And Gaston Rageot: “... the reading of a work of Bergson’s requires at the very beginning a sort of inner catastrophe; not everyone is capable of such a logical revolution.”[161] A little further on he speaks of this preparation of the mind to receive the Bergsonian doctrine as “cette volte-face psychologique.”

Conversion to Bergsonism, indeed, suggests religious conversion. Compare James’ words with the above. “... if, as Bergson shows, [the conceptual or discursive form of reality] cannot even pretend to reveal anything of what life’s inner nature is or ought to be; why, then we can turn a deaf ear to its accusations. The resolve to turn the deaf ear is the inner crisis or ‘catastrophe’ of which [M. Rageot] spoke ... [This] comes very hard. It is putting off our proud maturity of mind and becoming again as foolish little children in the eyes of reason. But difficult as such a revolution is, there is no other way, I believe, to the possession of reality.”[162]

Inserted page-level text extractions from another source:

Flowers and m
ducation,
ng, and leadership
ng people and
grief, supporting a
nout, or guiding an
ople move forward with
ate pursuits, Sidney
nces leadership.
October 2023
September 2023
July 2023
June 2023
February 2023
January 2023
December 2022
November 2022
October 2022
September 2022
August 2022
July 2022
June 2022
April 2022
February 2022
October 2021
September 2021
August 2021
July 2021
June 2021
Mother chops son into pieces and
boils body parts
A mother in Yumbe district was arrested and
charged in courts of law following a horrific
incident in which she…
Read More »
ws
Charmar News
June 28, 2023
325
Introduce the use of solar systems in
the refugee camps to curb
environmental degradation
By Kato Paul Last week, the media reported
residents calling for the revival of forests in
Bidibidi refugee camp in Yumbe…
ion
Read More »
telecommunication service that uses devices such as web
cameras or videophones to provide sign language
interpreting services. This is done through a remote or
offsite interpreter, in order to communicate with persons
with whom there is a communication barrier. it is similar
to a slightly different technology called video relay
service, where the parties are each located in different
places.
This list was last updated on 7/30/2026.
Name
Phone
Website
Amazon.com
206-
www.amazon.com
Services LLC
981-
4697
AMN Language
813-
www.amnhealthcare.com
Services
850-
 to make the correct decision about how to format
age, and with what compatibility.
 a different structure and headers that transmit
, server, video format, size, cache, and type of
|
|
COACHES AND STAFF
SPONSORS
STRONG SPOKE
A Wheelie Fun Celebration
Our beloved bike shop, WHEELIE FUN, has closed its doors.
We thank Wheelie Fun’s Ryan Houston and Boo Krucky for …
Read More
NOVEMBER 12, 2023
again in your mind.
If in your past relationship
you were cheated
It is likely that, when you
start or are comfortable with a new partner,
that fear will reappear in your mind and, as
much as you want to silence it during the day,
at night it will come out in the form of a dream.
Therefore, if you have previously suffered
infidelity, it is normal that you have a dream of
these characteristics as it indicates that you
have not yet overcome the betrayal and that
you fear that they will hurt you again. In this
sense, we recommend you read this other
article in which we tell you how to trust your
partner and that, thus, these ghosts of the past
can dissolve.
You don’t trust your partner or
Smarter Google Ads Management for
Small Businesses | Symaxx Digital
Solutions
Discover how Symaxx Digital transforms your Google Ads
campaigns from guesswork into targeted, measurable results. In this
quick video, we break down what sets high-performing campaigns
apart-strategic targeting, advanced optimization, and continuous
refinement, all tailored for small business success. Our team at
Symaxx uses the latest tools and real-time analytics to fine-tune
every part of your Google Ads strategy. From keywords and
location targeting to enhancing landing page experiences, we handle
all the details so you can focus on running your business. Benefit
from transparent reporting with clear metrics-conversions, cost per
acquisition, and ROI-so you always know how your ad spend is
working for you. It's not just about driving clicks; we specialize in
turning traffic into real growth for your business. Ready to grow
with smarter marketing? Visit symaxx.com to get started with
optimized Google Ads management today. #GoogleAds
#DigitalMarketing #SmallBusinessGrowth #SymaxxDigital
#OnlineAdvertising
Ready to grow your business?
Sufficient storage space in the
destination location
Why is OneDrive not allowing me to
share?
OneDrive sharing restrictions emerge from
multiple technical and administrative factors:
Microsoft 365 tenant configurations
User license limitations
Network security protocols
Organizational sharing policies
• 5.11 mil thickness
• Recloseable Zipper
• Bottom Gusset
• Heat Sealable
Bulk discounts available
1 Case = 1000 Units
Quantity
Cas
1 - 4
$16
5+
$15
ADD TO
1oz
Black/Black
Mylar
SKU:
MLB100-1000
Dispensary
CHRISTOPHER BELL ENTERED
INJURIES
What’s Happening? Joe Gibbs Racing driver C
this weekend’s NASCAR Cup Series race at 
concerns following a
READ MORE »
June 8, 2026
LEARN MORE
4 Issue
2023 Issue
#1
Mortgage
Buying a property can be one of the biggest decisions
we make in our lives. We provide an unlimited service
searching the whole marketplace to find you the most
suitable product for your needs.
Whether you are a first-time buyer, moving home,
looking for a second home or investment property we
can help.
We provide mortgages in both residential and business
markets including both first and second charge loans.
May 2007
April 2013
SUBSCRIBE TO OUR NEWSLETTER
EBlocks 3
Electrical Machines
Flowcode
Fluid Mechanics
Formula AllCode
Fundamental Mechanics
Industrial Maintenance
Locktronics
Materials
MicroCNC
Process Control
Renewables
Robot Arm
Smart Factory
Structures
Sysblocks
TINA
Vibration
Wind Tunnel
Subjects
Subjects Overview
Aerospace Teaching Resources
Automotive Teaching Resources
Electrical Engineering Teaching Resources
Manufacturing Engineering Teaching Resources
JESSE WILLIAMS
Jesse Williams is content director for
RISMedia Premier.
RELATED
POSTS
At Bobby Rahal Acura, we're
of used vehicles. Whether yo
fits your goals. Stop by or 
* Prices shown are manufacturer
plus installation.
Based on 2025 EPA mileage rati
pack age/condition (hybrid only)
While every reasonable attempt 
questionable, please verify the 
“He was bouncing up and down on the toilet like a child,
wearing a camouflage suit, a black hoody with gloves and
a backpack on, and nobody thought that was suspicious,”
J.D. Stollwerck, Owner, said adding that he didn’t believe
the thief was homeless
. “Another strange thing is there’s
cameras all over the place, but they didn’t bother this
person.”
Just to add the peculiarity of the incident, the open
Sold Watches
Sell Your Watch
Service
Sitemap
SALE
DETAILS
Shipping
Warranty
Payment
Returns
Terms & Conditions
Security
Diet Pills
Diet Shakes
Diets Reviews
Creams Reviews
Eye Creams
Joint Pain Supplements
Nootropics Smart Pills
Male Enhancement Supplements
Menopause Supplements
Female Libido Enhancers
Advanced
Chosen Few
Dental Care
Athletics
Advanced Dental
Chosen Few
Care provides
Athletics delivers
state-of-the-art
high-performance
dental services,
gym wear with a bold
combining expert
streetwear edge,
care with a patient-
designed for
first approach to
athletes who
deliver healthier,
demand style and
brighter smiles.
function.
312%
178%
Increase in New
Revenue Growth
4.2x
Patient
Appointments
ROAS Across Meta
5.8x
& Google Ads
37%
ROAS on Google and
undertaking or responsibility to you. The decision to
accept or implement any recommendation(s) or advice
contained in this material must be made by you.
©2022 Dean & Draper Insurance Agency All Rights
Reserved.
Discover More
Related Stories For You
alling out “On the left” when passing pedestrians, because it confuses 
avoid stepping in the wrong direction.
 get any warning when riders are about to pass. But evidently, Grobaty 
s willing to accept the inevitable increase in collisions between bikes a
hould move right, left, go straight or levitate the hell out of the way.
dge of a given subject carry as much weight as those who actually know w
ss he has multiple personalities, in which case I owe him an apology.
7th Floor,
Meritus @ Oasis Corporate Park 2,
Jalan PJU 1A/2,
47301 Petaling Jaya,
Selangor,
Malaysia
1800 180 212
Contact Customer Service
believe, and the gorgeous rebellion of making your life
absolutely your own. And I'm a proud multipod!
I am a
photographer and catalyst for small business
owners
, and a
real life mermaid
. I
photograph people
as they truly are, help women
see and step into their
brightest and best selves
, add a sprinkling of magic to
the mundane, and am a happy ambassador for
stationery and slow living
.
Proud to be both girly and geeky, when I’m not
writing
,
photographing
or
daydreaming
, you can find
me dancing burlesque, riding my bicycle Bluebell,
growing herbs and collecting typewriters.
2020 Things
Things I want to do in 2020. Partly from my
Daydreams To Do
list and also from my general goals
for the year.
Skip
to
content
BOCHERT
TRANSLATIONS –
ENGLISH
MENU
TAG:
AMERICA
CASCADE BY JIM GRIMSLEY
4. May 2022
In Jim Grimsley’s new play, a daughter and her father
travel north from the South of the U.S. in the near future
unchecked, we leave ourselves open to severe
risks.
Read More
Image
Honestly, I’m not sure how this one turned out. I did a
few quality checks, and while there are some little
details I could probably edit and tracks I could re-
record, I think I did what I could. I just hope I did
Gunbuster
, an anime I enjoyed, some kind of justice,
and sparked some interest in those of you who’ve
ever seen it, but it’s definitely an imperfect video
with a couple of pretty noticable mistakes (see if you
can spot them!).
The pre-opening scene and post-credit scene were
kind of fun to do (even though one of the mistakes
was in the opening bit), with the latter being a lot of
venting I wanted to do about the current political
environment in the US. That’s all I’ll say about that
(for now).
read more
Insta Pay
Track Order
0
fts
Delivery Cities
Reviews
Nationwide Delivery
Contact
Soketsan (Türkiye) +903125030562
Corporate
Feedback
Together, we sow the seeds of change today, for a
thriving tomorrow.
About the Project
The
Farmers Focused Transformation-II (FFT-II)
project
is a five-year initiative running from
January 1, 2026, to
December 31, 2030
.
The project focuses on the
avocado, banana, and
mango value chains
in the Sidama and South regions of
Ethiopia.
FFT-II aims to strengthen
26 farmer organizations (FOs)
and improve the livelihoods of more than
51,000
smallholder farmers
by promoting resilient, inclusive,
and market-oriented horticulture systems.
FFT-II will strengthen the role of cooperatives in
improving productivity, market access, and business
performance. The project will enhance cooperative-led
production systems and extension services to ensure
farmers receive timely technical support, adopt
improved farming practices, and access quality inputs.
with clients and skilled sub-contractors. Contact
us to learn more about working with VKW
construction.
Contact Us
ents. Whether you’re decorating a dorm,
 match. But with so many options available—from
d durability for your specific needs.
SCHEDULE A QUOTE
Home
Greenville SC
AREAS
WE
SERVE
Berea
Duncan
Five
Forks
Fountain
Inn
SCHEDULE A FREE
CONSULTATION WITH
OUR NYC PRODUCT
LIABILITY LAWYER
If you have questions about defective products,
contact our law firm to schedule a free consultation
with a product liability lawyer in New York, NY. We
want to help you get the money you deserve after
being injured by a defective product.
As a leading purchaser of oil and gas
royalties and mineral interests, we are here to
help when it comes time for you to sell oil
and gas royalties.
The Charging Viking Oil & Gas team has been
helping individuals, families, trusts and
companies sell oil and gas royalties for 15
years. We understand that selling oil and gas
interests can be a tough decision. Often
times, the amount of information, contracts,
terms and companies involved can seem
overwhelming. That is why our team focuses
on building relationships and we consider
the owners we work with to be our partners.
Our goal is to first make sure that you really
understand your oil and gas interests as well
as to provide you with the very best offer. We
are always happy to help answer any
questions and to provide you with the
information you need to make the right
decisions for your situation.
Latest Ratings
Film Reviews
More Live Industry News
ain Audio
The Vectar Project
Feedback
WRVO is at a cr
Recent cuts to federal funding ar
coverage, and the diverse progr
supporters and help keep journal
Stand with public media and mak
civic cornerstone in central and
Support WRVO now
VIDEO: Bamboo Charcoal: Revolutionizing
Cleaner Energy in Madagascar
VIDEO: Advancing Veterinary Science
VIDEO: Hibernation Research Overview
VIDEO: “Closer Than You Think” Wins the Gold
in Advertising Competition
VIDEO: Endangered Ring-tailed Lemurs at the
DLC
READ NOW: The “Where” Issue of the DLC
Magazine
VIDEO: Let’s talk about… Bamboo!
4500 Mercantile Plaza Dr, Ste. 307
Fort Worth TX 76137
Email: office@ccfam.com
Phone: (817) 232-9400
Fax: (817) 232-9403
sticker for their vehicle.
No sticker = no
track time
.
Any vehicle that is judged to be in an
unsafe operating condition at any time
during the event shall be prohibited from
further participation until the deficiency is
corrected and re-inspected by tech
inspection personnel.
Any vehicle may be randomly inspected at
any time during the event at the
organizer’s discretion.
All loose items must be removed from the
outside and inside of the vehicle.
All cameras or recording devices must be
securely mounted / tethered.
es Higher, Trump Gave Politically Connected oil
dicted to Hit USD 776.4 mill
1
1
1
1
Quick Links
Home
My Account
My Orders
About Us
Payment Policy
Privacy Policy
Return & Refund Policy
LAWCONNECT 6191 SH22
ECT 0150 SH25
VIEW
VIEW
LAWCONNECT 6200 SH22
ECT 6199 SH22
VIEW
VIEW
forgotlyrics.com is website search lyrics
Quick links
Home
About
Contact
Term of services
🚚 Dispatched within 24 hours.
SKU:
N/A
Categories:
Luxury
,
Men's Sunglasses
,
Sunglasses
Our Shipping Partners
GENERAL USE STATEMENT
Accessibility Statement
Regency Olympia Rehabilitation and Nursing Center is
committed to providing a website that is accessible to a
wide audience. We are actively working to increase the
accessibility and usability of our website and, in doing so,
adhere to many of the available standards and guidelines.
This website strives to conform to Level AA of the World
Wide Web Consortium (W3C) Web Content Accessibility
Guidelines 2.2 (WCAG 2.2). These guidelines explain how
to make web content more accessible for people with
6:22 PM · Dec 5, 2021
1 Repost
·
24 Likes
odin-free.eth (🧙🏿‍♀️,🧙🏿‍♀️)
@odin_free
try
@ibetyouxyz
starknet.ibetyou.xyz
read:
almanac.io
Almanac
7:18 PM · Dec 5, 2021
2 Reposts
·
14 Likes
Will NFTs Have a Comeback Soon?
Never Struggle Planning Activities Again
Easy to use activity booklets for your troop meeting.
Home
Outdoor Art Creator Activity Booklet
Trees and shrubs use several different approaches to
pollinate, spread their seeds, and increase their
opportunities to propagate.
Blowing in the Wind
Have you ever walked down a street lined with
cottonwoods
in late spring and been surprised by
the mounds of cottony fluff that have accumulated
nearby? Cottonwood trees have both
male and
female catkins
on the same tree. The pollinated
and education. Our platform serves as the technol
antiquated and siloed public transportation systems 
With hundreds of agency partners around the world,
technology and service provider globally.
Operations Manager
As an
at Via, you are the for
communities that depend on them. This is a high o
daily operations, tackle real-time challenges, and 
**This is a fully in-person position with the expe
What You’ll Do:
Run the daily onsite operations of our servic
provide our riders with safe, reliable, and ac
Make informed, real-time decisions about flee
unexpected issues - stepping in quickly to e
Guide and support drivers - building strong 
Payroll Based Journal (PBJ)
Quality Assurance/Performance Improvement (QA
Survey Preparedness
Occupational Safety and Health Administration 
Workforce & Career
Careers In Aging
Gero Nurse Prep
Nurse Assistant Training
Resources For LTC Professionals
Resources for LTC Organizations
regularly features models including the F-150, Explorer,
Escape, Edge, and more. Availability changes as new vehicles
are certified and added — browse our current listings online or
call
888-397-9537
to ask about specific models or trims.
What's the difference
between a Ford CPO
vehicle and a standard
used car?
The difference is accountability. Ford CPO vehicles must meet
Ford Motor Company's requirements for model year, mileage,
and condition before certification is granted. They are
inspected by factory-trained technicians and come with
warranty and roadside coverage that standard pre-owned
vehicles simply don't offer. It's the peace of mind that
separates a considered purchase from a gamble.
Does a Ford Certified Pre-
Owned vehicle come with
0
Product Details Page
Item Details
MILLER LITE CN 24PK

Is not this experience very suggestive of the “regeneration” of Christianity? I think it is, indeed; and I think this fact is suggestive of the essential nature of Bergsonism. One may turn a deaf ear to reason, one may execute a volte-face psychologique; but, whatever the rewards, it seems unlikely (to the unregenerate, of course!) that among them will be included a better comprehension of the meaning of reality.